0.2. Datasets

What is a dataset?

A dataset is a structured collection of data that forms the foundation of any AI or Machine Learning (ML) project. While its format can vary, the dataset fundamentally defines the scope, potential, and challenges of your work.

A common observation in the industry is that data preparation—including cleaning, exploring, and feature engineering—can consume up to 80% of an engineer's time, with only 20% left for modeling. This intensive preparation is non-negotiable, as the quality and size of the dataset have a more profound impact on model performance than the choice of algorithm itself. This reality is captured by the fundamental principle of data science: "Garbage in, garbage out".

When is a dataset used?

Datasets are central to every stage of the AI/ML project lifecycle:

Exploration: In this initial phase, you analyze the dataset to uncover insights, understand variable relationships, and identify patterns that can inform your modeling strategy.
Data Processing: Here, you transform raw data into a usable format by creating predictive features (feature engineering) and splitting the data into training, validation, and test sets.
Model Tuning: The dataset is used to optimize model hyperparameters, often through cross-validation, to ensure the model generalizes well to new, unseen data.
Model Evaluation: Finally, you assess the model's performance on a reserved test set to measure its effectiveness and identify opportunities for improvement.

What are the types of datasets?

Datasets are broadly classified into three categories, each presenting unique storage, processing, and modeling challenges.

Structured Data

This data adheres to a predefined schema, making it straightforward to organize, query, and analyze.

Tabular Data: Organized in rows and columns, like a spreadsheet or database table (e.g., CSV, Parquet). Each column has a specific data type (integer, string, etc.).
- Use Case Example: A CSV file containing customer information, with columns for customer_id, purchase_date, and amount_spent.
Time Series Data: A sequence of data points recorded at consistent time intervals. The order is critical for analysis and forecasting.
- Use Case Example: Daily stock prices or hourly temperature readings used to predict future values.
Geospatial Data: Contains location-based information, such as coordinates or postal codes, used for spatial analysis.
- Use Case Example: Mapping customer locations to optimize delivery routes.
Graph Data: Represents entities as nodes and their relationships as edges. Ideal for modeling complex networks.
- Use Case Example: A social network, where users are nodes and friendships are edges, used to recommend connections.

Unstructured Data

This data lacks a predefined model, making it more complex to process and analyze. It often requires specialized ML models.
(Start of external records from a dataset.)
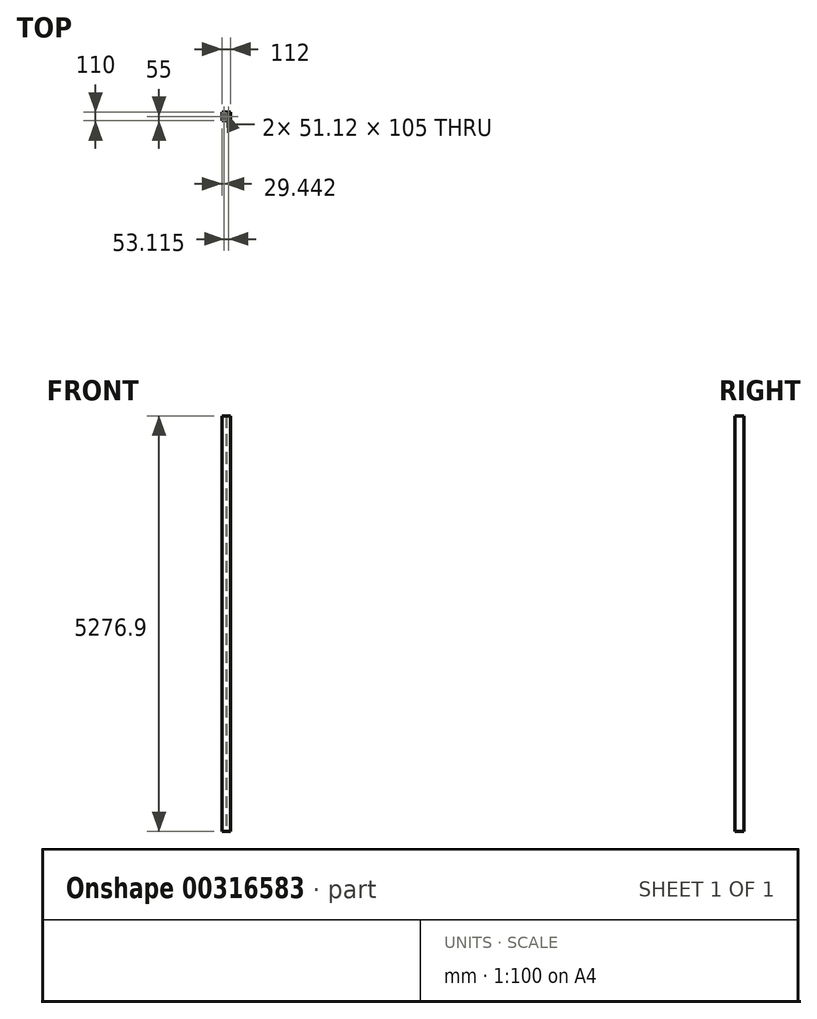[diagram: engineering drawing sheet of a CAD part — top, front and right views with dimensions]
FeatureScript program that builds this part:
annotation { "Feature Type Name" : "Feature", "Feature Type Description" : "" }
export const myFeature = defineFeature(function(context is Context, id is Id, definition is map)
    precondition{}
    {
        {
            var Q0;
            Q0=qCreatedBy(makeId("Top.planeOp"),FACE);
            var sketch = newSketch(context, id + "F0", { "sketchPlane" : qUnion([Q0])});
            skLineSegment(sketch, "E0.bottom", {"start": v(-56, 55) * mm, "end": v(56, 55) * mm});
            skLineSegment(sketch, "E0.top", {"start": v(-56, -55) * mm, "end": v(56, -55) * mm});
            skLineSegment(sketch, "E0.left", {"start": v(-56, 55) * mm, "end": v(-56, -55) * mm});
            skLineSegment(sketch, "E0.right", {"start": v(56, 55) * mm, "end": v(56, -55) * mm});
            skPoint(sketch, "E0.middle", {"position": v(0, 0) * mm});
            skLineSegment(sketch, "E1.bottom", {"start": v(-52.12, 52.5) * mm, "end": v(52.12, 52.5) * mm});
            skLineSegment(sketch, "E1.top", {"start": v(-52.12, -52.5) * mm, "end": v(52.12, -52.5) * mm});
            skLineSegment(sketch, "E1.left", {"start": v(-52.12, 52.5) * mm, "end": v(-52.12, -52.5) * mm});
            skLineSegment(sketch, "E1.right", {"start": v(52.12, 52.5) * mm, "end": v(52.12, -52.5) * mm});
            skLineSegment(sketch, "E2", {"start": v(0, -52.5) * mm, "end": v(1, -52.5) * mm});
            skLineSegment(sketch, "E3", {"start": v(1, -52.5) * mm, "end": v(1, 52.5) * mm});
            skLineSegment(sketch, "E4", {"start": v(1, 52.5) * mm, "end": v(-1, 52.5) * mm});
            skLineSegment(sketch, "E5", {"start": v(-1, 52.5) * mm, "end": v(-1, -52.5) * mm});
            skLineSegment(sketch, "E6", {"start": v(-1, -52.5) * mm, "end": v(1, -52.5) * mm});
            skSolve(sketch);
        }
        {
            var Q0;
            {var subQ4=sQuery(id+"F0.wireOp",EDGE,"E3");Q0=makeQuery(id+"F0.imprint","IMPRINT",FACE,{"disambiguationData":[TD([[makeQuery(id+"F0.imprint","IMPRINT",EDGE,{"derivedFrom":subQ4}),1.0]])]});}
            var Q1;
            Q1=makeQuery(id+"F0.imprint","IMPRINT",FACE,{"disambiguationData":[TD([[makeQuery(id+"F0.imprint","IMPRINT",EDGE,{"derivedFrom":sQuery(id+"F0.wireOp",EDGE,"E0.bottom")}),-1.0]])]});
            extrude(context, id + "F1", {"entities" : qUnion([Q0, Q1]), "depth" : 5276.9 * mm});
        }
    });
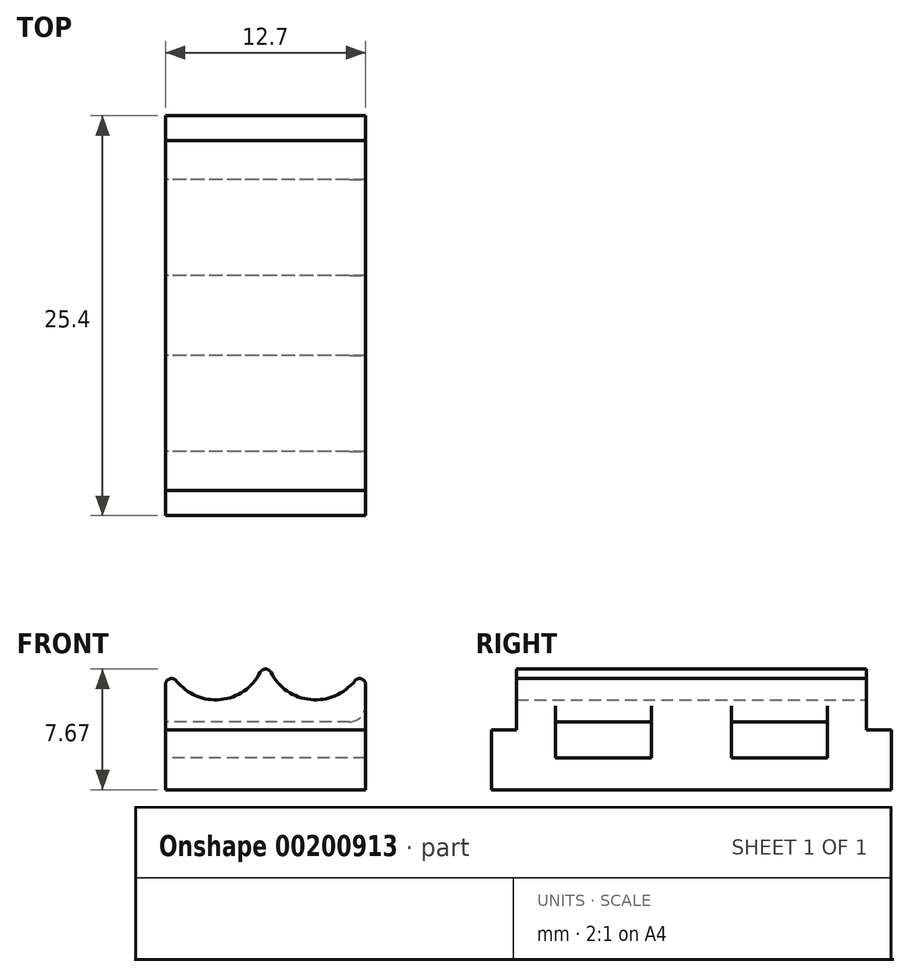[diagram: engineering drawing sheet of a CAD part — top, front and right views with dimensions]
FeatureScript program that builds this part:
annotation { "Feature Type Name" : "Feature", "Feature Type Description" : "" }
export const myFeature = defineFeature(function(context is Context, id is Id, definition is map)
    precondition{}
    {
        {
            var Q0;
            Q0=qCreatedBy(makeId("Top.planeOp"),FACE);
            var sketch = newSketch(context, id + "F0", { "sketchPlane" : qUnion([Q0])});
            skLineSegment(sketch, "E0.bottom", {"start": v(6.35, 12.7) * mm, "end": v(-6.35, 12.7) * mm});
            skLineSegment(sketch, "E0.top", {"start": v(6.35, -12.7) * mm, "end": v(-6.35, -12.7) * mm});
            skLineSegment(sketch, "E0.left", {"start": v(6.35, 12.7) * mm, "end": v(6.35, -12.7) * mm});
            skLineSegment(sketch, "E0.right", {"start": v(-6.35, 12.7) * mm, "end": v(-6.35, -12.7) * mm});
            skPoint(sketch, "E0.middle", {"position": v(0, 0) * mm});
            skSolve(sketch);
        }
        {
            var Q0;
            Q0=makeQuery(id+"F0.imprint","IMPRINT",FACE,{"disambiguationData":[TD([[makeQuery(id+"F0.imprint","IMPRINT",EDGE,{"derivedFrom":sQuery(id+"F0.wireOp",EDGE,"E0.bottom")}),1.0]])]});
            extrude(context, id + "F1", {"entities" : qUnion([Q0]), "depth" : 3.8 * mm});
        }
        {
            var Q0;
            Q0=qCreatedBy(makeId("Front.planeOp"),FACE);
            var sketch = newSketch(context, id + "F2", { "sketchPlane" : qUnion([Q0])});
            skArc(sketch, "E1", {"start": v(0, 8.9) * mm, "mid": v(3.18, 5.72) * mm, "end": v(6.35, 8.9) * mm});
            skLineSegment(sketch, "E2", {"start": v(6.35, 8.9) * mm, "end": v(6.35, 3.81) * mm});
            skPoint(sketch, "E3.0", {"position": v(6.35, 3.81) * mm});
            skArc(sketch, "E4.MirrorC", {"start": v(0, 8.9) * mm, "mid": v(-3.18, 5.72) * mm, "end": v(-6.35, 8.9) * mm});
            skLineSegment(sketch, "E5.MirrorCS", {"start": v(-6.35, 8.9) * mm, "end": v(-6.35, 3.81) * mm});
            skLineSegment(sketch, "E6", {"start": v(6.35, 3.81) * mm, "end": v(-6.35, 3.81) * mm});
            skSolve(sketch);
        }
        {
            var Q0;
            Q0=makeQuery(id+"F2.imprint","IMPRINT",FACE,{"disambiguationData":[TD([[makeQuery(id+"F2.imprint","IMPRINT",EDGE,{"derivedFrom":sQuery(id+"F2.wireOp",EDGE,"E1")}),-1.0]])]});
            extrude(context, id + "F3", {"entities" : qUnion([Q0]), "operationType" : NewBodyOperationType.ADD, "endBound" : BoundingType.SYMMETRIC, "depth" : 22.22 * mm});
        }
        {
            var Q0;
            Q0=makeQuery(id+"F3.boolean.opBoolean","MERGE",FACE,{"derivedFrom":[makeQuery(id+"F1.opExtrude","SWEPT_FACE",FACE,{"disambiguationData":[OSD([sQuery(id+"F0.wireOp",EDGE,"E0.right")])]}),makeQuery(id+"F3.opExtrude","SWEPT_FACE",FACE,{"disambiguationData":[OSD([sQuery(id+"F2.wireOp",EDGE,"c90f42b7-518b-497f-ae20-9e41afcd57c50.MirrorCS")])]})]});
            var sketch = newSketch(context, id + "F4", { "sketchPlane" : qUnion([Q0])});
            skLineSegment(sketch, "E7.bottom", {"start": v(-2.54, 2.03) * mm, "end": v(-8.64, 2.03) * mm});
            skLineSegment(sketch, "E7.top", {"start": v(-2.54, 4.32) * mm, "end": v(-8.64, 4.32) * mm});
            skLineSegment(sketch, "E7.left", {"start": v(-2.54, 2.03) * mm, "end": v(-2.54, 4.32) * mm});
            skLineSegment(sketch, "E7.right", {"start": v(-8.64, 2.03) * mm, "end": v(-8.64, 4.32) * mm});
            skPoint(sketch, "E7.middle", {"position": v(-5.59, 3.18) * mm});
            skLineSegment(sketch, "E8.MirrorCS", {"start": v(8.64, 2.03) * mm, "end": v(8.64, 4.32) * mm});
            skLineSegment(sketch, "E9.MirrorCS", {"start": v(2.54, 4.32) * mm, "end": v(8.64, 4.32) * mm});
            skLineSegment(sketch, "E10.MirrorCS", {"start": v(2.54, 2.03) * mm, "end": v(2.54, 4.32) * mm});
            skLineSegment(sketch, "E11.MirrorCS", {"start": v(2.54, 2.03) * mm, "end": v(8.64, 2.03) * mm});
            skSolve(sketch);
        }
        {
            var Q0;
            Q0=makeQuery(id+"F4.imprint","IMPRINT",FACE,{"disambiguationData":[TD([[makeQuery(id+"F4.imprint","IMPRINT",EDGE,{"derivedFrom":sQuery(id+"F4.wireOp",EDGE,"E7.bottom")}),-1.0]])]});
            var Q1;
            Q1=makeQuery(id+"F4.imprint","IMPRINT",FACE,{"disambiguationData":[TD([[makeQuery(id+"F4.imprint","IMPRINT",EDGE,{"derivedFrom":sQuery(id+"F4.wireOp",EDGE,"E8.MirrorCS")}),1.0]])]});
            extrude(context, id + "F5", {"entities" : qUnion([Q0, Q1]), "operationType" : NewBodyOperationType.REMOVE, "oppositeDirection" : true, "depth" : 25.4 * mm});
        }
        {
            var Q0;
            Q0=makeQuery(id+"F3.opExtrude","SWEPT_EDGE",EDGE,{"disambiguationData":[OSD([sQuery(id+"F2.wireOp",EDGE,"E1"),sQuery(id+"F2.wireOp",EDGE,"E2")])]});
            var Q1;
            Q1=makeQuery(id+"F3.opExtrude","SWEPT_EDGE",EDGE,{"disambiguationData":[OSD([sQuery(id+"F2.wireOp",EDGE,"E1"),sQuery(id+"F2.wireOp",EDGE,"E4.MirrorC")])]});
            var Q2;
            Q2=makeQuery(id+"F3.opExtrude","SWEPT_EDGE",EDGE,{"disambiguationData":[OSD([sQuery(id+"F2.wireOp",EDGE,"E4.MirrorC"),sQuery(id+"F2.wireOp",EDGE,"E5.MirrorCS")])]});
            fillet(context, id + "F6", {"entities" : qUnion([Q0, Q1, Q2]), "radius" : 0.38 * mm, "tangentPropagation" : true, "allowEdgeOverflow" : false});
        }
        {
            var Q0;
            Q0=makeQuery(id+"F5.boolean.opBoolean","INTERSECT",EDGE,{"derivedFrom":[makeQuery(id+"F3.boolean.opBoolean","MERGE",FACE,{"derivedFrom":[makeQuery(id+"F1.opExtrude","SWEPT_FACE",FACE,{"disambiguationData":[OSD([sQuery(id+"F0.wireOp",EDGE,"E0.left")])]}),makeQuery(id+"F3.opExtrude","SWEPT_FACE",FACE,{"disambiguationData":[OSD([sQuery(id+"F2.wireOp",EDGE,"E2")])]})]}),makeQuery(id+"F5.opExtrude","SWEPT_FACE",FACE,{"disambiguationData":[OSD([sQuery(id+"F4.wireOp",EDGE,"E7.top")])]})]});
            var Q1;
            Q1=makeQuery(id+"F5.boolean.opBoolean","INTERSECT",EDGE,{"derivedFrom":[makeQuery(id+"F3.boolean.opBoolean","MERGE",FACE,{"derivedFrom":[makeQuery(id+"F1.opExtrude","SWEPT_FACE",FACE,{"disambiguationData":[OSD([sQuery(id+"F0.wireOp",EDGE,"E0.left")])]}),makeQuery(id+"F3.opExtrude","SWEPT_FACE",FACE,{"disambiguationData":[OSD([sQuery(id+"F2.wireOp",EDGE,"E2")])]})]}),makeQuery(id+"F5.opExtrude","SWEPT_FACE",FACE,{"disambiguationData":[OSD([sQuery(id+"F4.wireOp",EDGE,"E9.MirrorCS")])]})]});
            var Q2;
            Q2=makeQuery(id+"F5.boolean.opBoolean","COPY",EDGE,{"derivedFrom":makeQuery(id+"F5.opExtrude","CAP_EDGE",EDGE,{"disambiguationData":[OSD([sQuery(id+"F4.wireOp",EDGE,"E9.MirrorCS")])],"isStart":true})});
            var Q3;
            Q3=makeQuery(id+"F5.boolean.opBoolean","COPY",EDGE,{"derivedFrom":makeQuery(id+"F5.opExtrude","CAP_EDGE",EDGE,{"disambiguationData":[OSD([sQuery(id+"F4.wireOp",EDGE,"E7.top")])],"isStart":true})});
            fillet(context, id + "F7", {"entities" : qUnion([Q0, Q1, Q2, Q3]), "radius" : 1.02 * mm, "tangentPropagation" : true, "allowEdgeOverflow" : false});
        }
    });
Text: Any form of text data, from short tweets to long documents. Processed using Natural Language Processing (NLP) models.
- Use Case Example: Analyzing customer reviews to determine sentiment (positive, negative, neutral).
Multimedia: Includes images, audio, and video files. Processed using Computer Vision and Audio Processing models.
- Use Case Example: An image dataset of cats and dogs used to train an image classification model.

Semi-Structured Data

This data doesn't fit a rigid schema but contains tags or markers to separate semantic elements, offering more flexibility than structured data.

Use Case Example: JSON or XML files, which use key-value pairs and tags to organize data hierarchically, are common for web APIs and configuration files.

What defines a high-quality dataset?

A high-quality dataset is the prerequisite for a successful ML model. Key attributes include:

Accuracy: The data correctly reflects the real-world phenomena it represents. Inaccurate data leads to flawed models.
Completeness: There are no missing values for critical features. Missing data can bias models or require complex imputation techniques.
Consistency: The data is free of contradictions. For example, a customer's age should not decrease over time.
Relevance: The data contains features that are predictive of the target outcome. Irrelevant data adds noise and complexity.
Timeliness: The data is recent enough to be relevant to the problem. Outdated data can lead to models that perform poorly on current inputs.

Which dataset should you use?

When starting out, the best choice is the dataset you are most familiar with. The principles of MLOps are universal and apply across different data types and domains. By using a dataset you already understand, you can focus your energy on mastering the MLOps workflow rather than getting bogged down in the specifics of new data.

As mentioned in the previous section, this course defaults to the Bike Sharing Demand dataset. However, you are encouraged to apply the concepts learned here to any dataset relevant to your personal or professional goals.